The definition of an active life
Make no mistake: “Regularly exercising is not the same as being active,” says Peter Katzmarzyk, Ph.D., Hamilton ‘s colleague at Pennington, the nation’s leading obesity research center. Katzmarzyk is referring to the difference between official exercise activity, such as running, biking, or lifting weights, and so-called nonexercise activity, like walking to your car, mowing the lawn, or simply standing. “A person may hit the gym every day, but if he’s sitting a good deal of the rest of the time, he’s probably not leading an overall active life,” says Katzmarzyk.
But calories aren’t the only problem. In 2009, Katzmarzyk studied the lifestyle habits of more than 17,000 men and women and found that the people who sat for almost the entire day were 54 percent more likely to end up clutching their chests than those who sat for almost none of the time. That’s no surprise, of course, except that it didn’t matter how much the sitters weighed or how often they exercised. “The evidence that sitting is associated with heart disease is very strong,” says Katzmarzyk. “We see it in people who smoke and people who don’t. We see it in people who are regular exercisers and those who aren’t. Sitting is an independent risk factor.”

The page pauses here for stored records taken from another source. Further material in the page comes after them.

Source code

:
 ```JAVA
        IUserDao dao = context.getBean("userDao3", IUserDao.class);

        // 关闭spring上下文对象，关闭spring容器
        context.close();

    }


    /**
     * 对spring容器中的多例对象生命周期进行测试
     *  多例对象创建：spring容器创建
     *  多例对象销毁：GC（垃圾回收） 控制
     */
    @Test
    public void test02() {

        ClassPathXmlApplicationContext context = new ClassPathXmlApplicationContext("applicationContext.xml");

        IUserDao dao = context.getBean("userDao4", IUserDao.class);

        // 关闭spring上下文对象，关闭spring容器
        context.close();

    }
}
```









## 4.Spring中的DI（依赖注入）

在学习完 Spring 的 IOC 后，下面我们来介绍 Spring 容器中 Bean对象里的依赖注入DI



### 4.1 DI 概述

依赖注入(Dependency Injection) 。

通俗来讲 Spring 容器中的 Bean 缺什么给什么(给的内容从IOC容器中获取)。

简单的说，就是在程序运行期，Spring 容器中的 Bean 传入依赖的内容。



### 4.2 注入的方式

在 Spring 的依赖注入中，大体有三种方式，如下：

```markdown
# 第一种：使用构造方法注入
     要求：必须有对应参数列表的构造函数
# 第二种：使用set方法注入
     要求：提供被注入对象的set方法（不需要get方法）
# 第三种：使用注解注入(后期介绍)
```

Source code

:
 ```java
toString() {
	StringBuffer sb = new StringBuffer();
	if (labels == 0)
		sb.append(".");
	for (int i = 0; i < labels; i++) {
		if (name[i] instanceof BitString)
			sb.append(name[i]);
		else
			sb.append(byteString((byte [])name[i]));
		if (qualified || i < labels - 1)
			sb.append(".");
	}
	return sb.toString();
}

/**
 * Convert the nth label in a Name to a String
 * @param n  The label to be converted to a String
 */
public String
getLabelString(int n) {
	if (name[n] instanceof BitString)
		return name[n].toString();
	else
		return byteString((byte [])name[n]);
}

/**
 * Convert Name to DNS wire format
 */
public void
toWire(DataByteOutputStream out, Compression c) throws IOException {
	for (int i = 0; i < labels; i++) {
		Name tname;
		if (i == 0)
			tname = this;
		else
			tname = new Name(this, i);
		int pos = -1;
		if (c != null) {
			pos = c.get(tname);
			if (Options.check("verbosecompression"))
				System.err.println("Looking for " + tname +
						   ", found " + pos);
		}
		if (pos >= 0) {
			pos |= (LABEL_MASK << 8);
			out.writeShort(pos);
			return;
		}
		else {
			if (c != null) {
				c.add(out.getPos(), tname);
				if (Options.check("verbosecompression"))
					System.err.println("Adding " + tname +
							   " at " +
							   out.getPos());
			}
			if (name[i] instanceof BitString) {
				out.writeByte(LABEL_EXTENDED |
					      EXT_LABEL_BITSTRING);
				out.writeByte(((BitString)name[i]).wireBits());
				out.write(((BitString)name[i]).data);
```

Do you sit all day at a desk? You’re courting muscle stiffness, poor balance and mobility, and lower-back, neck, and hip pain. But to understand why, you’ll need a quick primer on fascia, a tough connective tissue that covers all your muscles. While fascia is pliable, it tends to “set” in the position your muscles are in most often. So if you sit most of the time, your fascia adapts to that specific position.